Jules Jean Vanobbergen (6 July 1936 – 1 December 2021) was a Belgian singer-songwriter better known as Grand Jojo in French and Lange Jojo in Dutch. Grand Jojo is best known as the co-writer of "Anderlecht Champions (Allez, Allez, Allez)", which later became "Olé, Olé, Olé", and "Chef, un p'tit verre, on a soif" (Barman, a little drink, we are thirsty).

Early life 
Vanobbergen was born on 6 July 1936 in Ixelles. He enrolled  in the Académie Royale des Beaux-Arts, because he wanted to become a painter. At the academy he received the nickname Grand Jojo/Lange Jojo. After graduating, he first worked as a marketing draughtsman then as a cartoonist.

Career 
While he was working in a record store, he realized that the market, at the time, lacked festive songs. Therefore, he decided to write his own songs under the alias Grand Jojo. Initially, his songs were only released in French, however, being bilingual, he always recorded a Dutch version as well.

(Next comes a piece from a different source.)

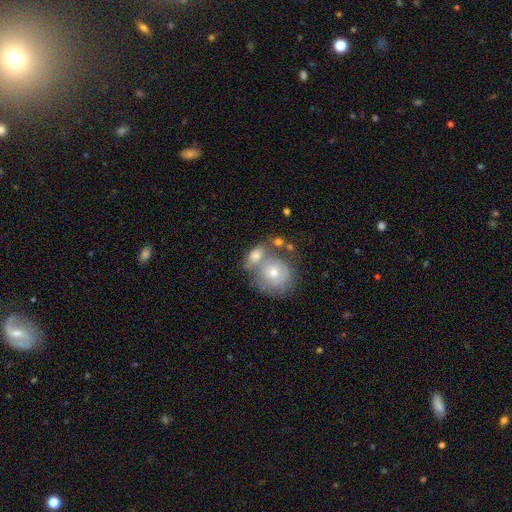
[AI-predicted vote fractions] This appears to be a smooth galaxy with no disk features (67%) that is in between round and cigar-shaped (61%). Merging: merger (52%).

Grand Jojo was a Belgian icon who represented his country by displaying the typical Belgian identity often based on self-mockery and referred to as belgitude (French; ).

Grand Jojo mainly performed drinking songs such as "Chef, un p'tit verre, on a soif", "Sergent Flagada", "La petite bête à bon Dieu", and "Jules César". For his debut performances, he chose surrealistic tango songs such as "Le Tango du Congo", "Victor le footbaliste" and "Sitting Bull".

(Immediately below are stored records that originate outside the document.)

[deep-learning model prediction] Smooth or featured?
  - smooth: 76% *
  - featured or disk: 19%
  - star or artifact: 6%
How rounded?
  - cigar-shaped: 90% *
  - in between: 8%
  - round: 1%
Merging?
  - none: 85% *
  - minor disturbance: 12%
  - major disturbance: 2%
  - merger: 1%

In 1985, as R.S.C. Anderlecht won its third consecutive title in the Belgian First Division A, he released a single called "Anderlecht champion" and then decided to adapt the lyrics in "E viva Mexico", a song he published for the 1986 FIFA World Cup where the Belgium national football team made it to the semifinals.

 commissioned Grand Jojo and  to write a song in honour of the victory of R.S.C. Anderlecht which was easy to sing along to. The song "We are the Champions (Allez, Allez, Allez)" later became corrupted as "Olé, Olé, Olé".

His 1979 single "Chef, un p'tit verre, on a soif" was notably used by the presumed killer of Grégory Villemin, a four-year-old who was kidnapped and killed in France in 1984. Three years before the kidnapping, the main suspect in that case, called "corbeau" (meaning raven), had harassed Grégory's parents on the phone by playing the song every time he called.

Later life 
In 2006 (in Francopholies de Spa, a music festival in Belgium), Grand Jojo made a come back and joined the stage with ska punk bands such as Skaïra, as well as Poulycroc, who for the occasion released an album paying tribute to Grand Jojo. A Grand Jojo tribute concert took place in Louvain-la-Neuve on 7 September 2007, after an invitation from the régional athois and the CESEC—a student organization in economic, social and political sciences—during a celebration of their 30th anniversary.

In 2011, Grand Jojo returned to Universal Music Belgium. In December 2013, Grand Jojo performed at the Cirque Royal in March and at Forest National.  Grand Jojo announced his retirement on 29 June 2021. Vanobbergen died on 1 December 2021 at the age of 85.

Awards and legacy 
On 11 May, 1998, Vanobbergen was knighted in the Order of Leopold. Grand Jojo was made an honorary citizen of Brussels in 2015. Manneken Pis wore a Jules César costume in his honour at the award ceremony. That same year he was awarded the Silver Medal of the National Order of the Golden Fry Cone as recognition of being the sponsor of "Week of the Fry 2015". In 2016 he was made an honorary citizen of the Marolles.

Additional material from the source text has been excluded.